In my implementation therefore I used a different set of formulas:
t := tan(x/2),
sin(x) = (1 + t^2),
cos(x) = (1 - t^2) / (1 + t^2)
Using this set I could reduce critical cases significantly. Furthermore it is no more necessary to compute square roots and reciprocals.
Arcsin & Arccos
Jacques Laporte shows in his article two formulas which give us arc-sine and arc-cosine if arc-tangent is known, but I could not get them work properly, so I side-stepped this problem by using an alternate set:
arcsin(x) = sgn(x) · arctan(sqrt(x^2 / (1 - x^2)))

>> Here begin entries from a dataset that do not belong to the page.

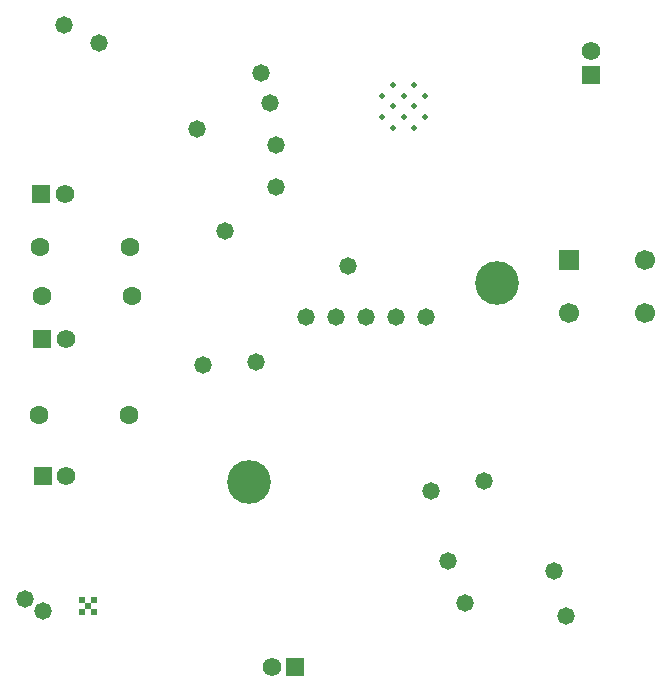
<source format=gbs>
G04*
G04 #@! TF.GenerationSoftware,Altium Limited,Altium Designer,20.1.14 (287)*
G04*
G04 Layer_Color=16711935*
%FSLAX44Y44*%
%MOMM*%
G71*
G04*
G04 #@! TF.SameCoordinates,F73B8E14-7BBA-4DA7-B101-32C151AF21F3*
G04*
G04*
G04 #@! TF.FilePolarity,Negative*
G04*
G01*
G75*
%ADD52C,1.7012*%
%ADD53R,1.7012X1.7012*%
%ADD54C,0.5032*%
%ADD55R,1.5712X1.5712*%
%ADD56C,1.5712*%
%ADD57C,0.6032*%
%ADD58C,1.6032*%
%ADD59R,1.5712X1.5712*%
%ADD60C,1.4732*%
%ADD61C,3.7032*%
D52*
X560324Y316950D02*
D03*
X625324D02*
D03*
Y361950D02*
D03*
D53*
X560324D02*
D03*
D54*
X411387Y510540D02*
D03*
X429737D02*
D03*
X402212Y501365D02*
D03*
X420562D02*
D03*
X438912D02*
D03*
X411387Y492190D02*
D03*
X429737D02*
D03*
X402212Y483015D02*
D03*
X420562D02*
D03*
X438912D02*
D03*
X411387Y473840D02*
D03*
X429737D02*
D03*
D55*
X114300Y295148D02*
D03*
X328770Y17360D02*
D03*
X114968Y178982D02*
D03*
X113698Y417742D02*
D03*
D56*
X134300Y295148D02*
D03*
X308770Y17360D02*
D03*
X579374Y539176D02*
D03*
X134968Y178982D02*
D03*
X133698Y417742D02*
D03*
D57*
X157992Y64218D02*
D03*
X147992D02*
D03*
X152992Y69218D02*
D03*
X147992Y74218D02*
D03*
X157992D02*
D03*
D58*
X113030Y373380D02*
D03*
X189230D02*
D03*
X111760Y231140D02*
D03*
X187960D02*
D03*
X114300Y331470D02*
D03*
X190500D02*
D03*
D59*
X579374Y519176D02*
D03*
D60*
X458216Y106934D02*
D03*
X472186Y72136D02*
D03*
X337566Y314198D02*
D03*
X362966Y314200D02*
D03*
X388370Y314198D02*
D03*
X413770Y314200D02*
D03*
X439170D02*
D03*
X488950Y175260D02*
D03*
X373412Y356870D02*
D03*
X312420Y424180D02*
D03*
X115480Y64820D02*
D03*
X307340Y495300D02*
D03*
X245618Y472948D02*
D03*
X312166Y459232D02*
D03*
X162560Y546100D02*
D03*
X299720Y520700D02*
D03*
X133350Y561340D02*
D03*
X295148Y275844D02*
D03*
X547878Y98806D02*
D03*
X269026Y386334D02*
D03*
X250444Y273050D02*
D03*
X443992Y166370D02*
D03*
X99732Y75488D02*
D03*
X558292Y60960D02*
D03*
D61*
X289306Y173990D02*
D03*
X499364Y342646D02*
D03*
M02*

</source>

arccos(x) = pi/2 - arcsin(x)
Now, it’s easy to get the arcus functions. There is just one case, x=1, that is to treat separately.
3.6 Conclusions
All of the MATH library is implemented using binary-type numbers. The routines are allowed to profit of an extended precision range of 48 bits. If I would have used decimal numbers, the theoretical maximum would have been 40 bits. Since the controller is a binary type (as opposed to HP processors) I furthermore was able to exploit maximum processing speed by incorporating the controller’s hardware multiplier (even logs and trigonometry profit by this feature).
Although, some unusual effects may be observed while using with a VTQ device:
(1)
If, for example 11 - 6 - 5 is computed, one would expect zero as result. In fact my calculator shows 3.7942 · 10^-12 in this situation. Why?
Well, the major disadvantage in using binary numbers is the fact, the have to be converted from or to decimal representation after decimal input or output as decimal number for display. Rounding errors thus are unavoidable.
(2)
Numbers like 1.3 can be represented exactly in a decimal format, but not as a binary number. In fact, our example 1.3 results in a periodic mantissa. It reads as 1.4CCCCC... (in hexadecimal representation). It can not be fully accurate.
This does not necessarily mean, the VTQ calculator has bad libraries. Let us have a look on an other computation:
10 / 3 * 3 - 10.
A classic HP (e.g. HP-27, HP-97) shows: -1.0 · 10^-9
A modern HP (e.g. HP42s) shows: -1.0 · 10^-11
The VTQ-13c shows: -1.07 · 10^-12
The result will never be zero, on neither calculator, since 10 / 3 can not be represented exactly with floating point numbers. The VTQ-13c yields by far the best result. See?
There is still work to be done as mentioned in section 3.4: Improve y^x by using full mantissa’s precision after computing a logartihm. There is also potential in the field of trigonometry: The drain of precision may probably be reduced by saving bits, shifted out during CORDIC rotations. They then could be re-introduced prior to divide the vector’s components. - Work for later days.